We are a growing grocery app looking for an experienced Data Engineer to join our data team. As a key member of our team, you'll be responsible for building and maintaining our data infrastructure, optimizing our data processes, and ensuring data quality and accessibility across the organization.
Key Responsibilities:
1. Advanced Airflow Environment Development
Build and maintain a robust Airflow environment to run scripts for creating datamarts and automating data logic
Implement best practices including CI/CD, linter checking, secret key management, and Airflow variables
Set up and manage Docker-based Airflow deployments for improved isolation and portability
Configure and optimize Kubernetes executor for scalable and efficient task execution
Implement advanced scheduling techniques, including dynamic task generation and cross-DAG dependencies
Set up comprehensive monitoring and alerting for the Airflow environment
Implement effective logging strategies for improved debuggability
Ensure high availability and fault tolerance of the Airflow cluster
2. Data Pipeline Migration and Optimization
Migrate existing data team scripts from the old Airflow environment to the new one
Improve script quality and optimize performance during the migration process
Implement data quality checks and SLAs for critical pipelines
3. Looker Governance and Optimization
Manage Looker Enterprise implementation
Develop and implement a strategy for tailored access to specific Looker explores for different teams
Optimize Looker performance and ensure proper data governance
Set up and maintain Look ML CI/CD pipelines
4. Web Scraping Projects
Design and implement various web scraping projects to collect relevant external data
Ensure the quality and reliability of scraped data
Implement robust error handling and retry mechanisms for web scraping pipelines
5. General Data Engineering Tasks
Collaborate with data scientists, analysts, and other stakeholders to understand data requirements
Design, build, and maintain scalable data pipelines and ETL processes
Build and maintain cloud-based data warehouses (e.g., Big Query), including schema design, optimization, and management
Implement data modeling best practices for efficient querying and analysis
Ensure data quality, reliability, and accessibility across the organization
Optimize data warehouse performance and cost-efficiency
Develop and maintain data documentation and metadata management systems
Bachelor's degree in Computer Science, Data Science, or a related field
3+ years of experience in data engineering or a similar role
Strong proficiency in Python and SQL
Extensive experience with Apache Airflow, including advanced features and best practices
Experience with Docker and container orchestration, preferably Kubernetes
Proven experience in building and maintaining cloud data warehouses (especially Big Query)
Familiarity with Looker or similar BI tools
Knowledge of web scraping techniques and tools
Experience with cloud platforms (especially GCP)

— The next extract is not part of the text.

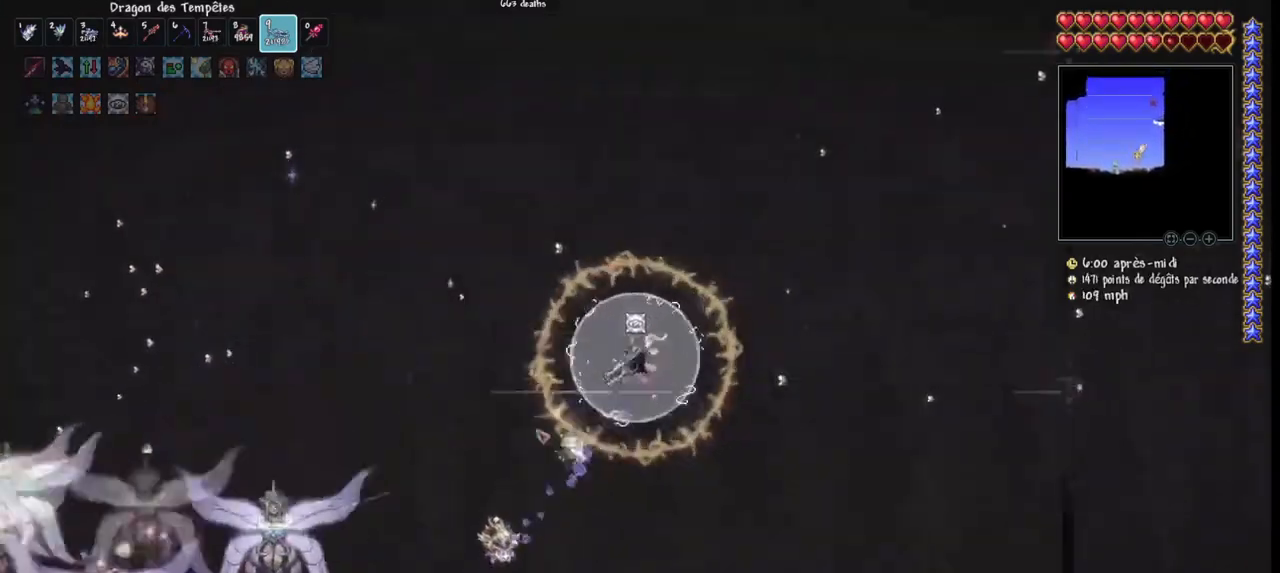
{"keys": ["q"], "mouse": ["left"], "mouse_move": "right", "events": [[33, "q", "down"], [100, "q", "up"], [200, "q", "down"]]}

Strong problem-solving skills and attention to detail
Excellent communication skills and ability to work in a team environment
"Pihak Hired Today.com dan Perusahaan tidak akan meminta biaya dalam bentuk apapun pada saat melakukan proses recruitment. Mohon segera melaporkan kepada kami, apabila Anda jika pada saat diundang untuk interview dan diminta untuk melakukan pembayaran dengan sejumlah uang." "Hired Today.com and the Company will not ask for any form of payment during the recruitment process. Please report to us immediately, if you are invited for an interview and asked to make a payment with a sum of money."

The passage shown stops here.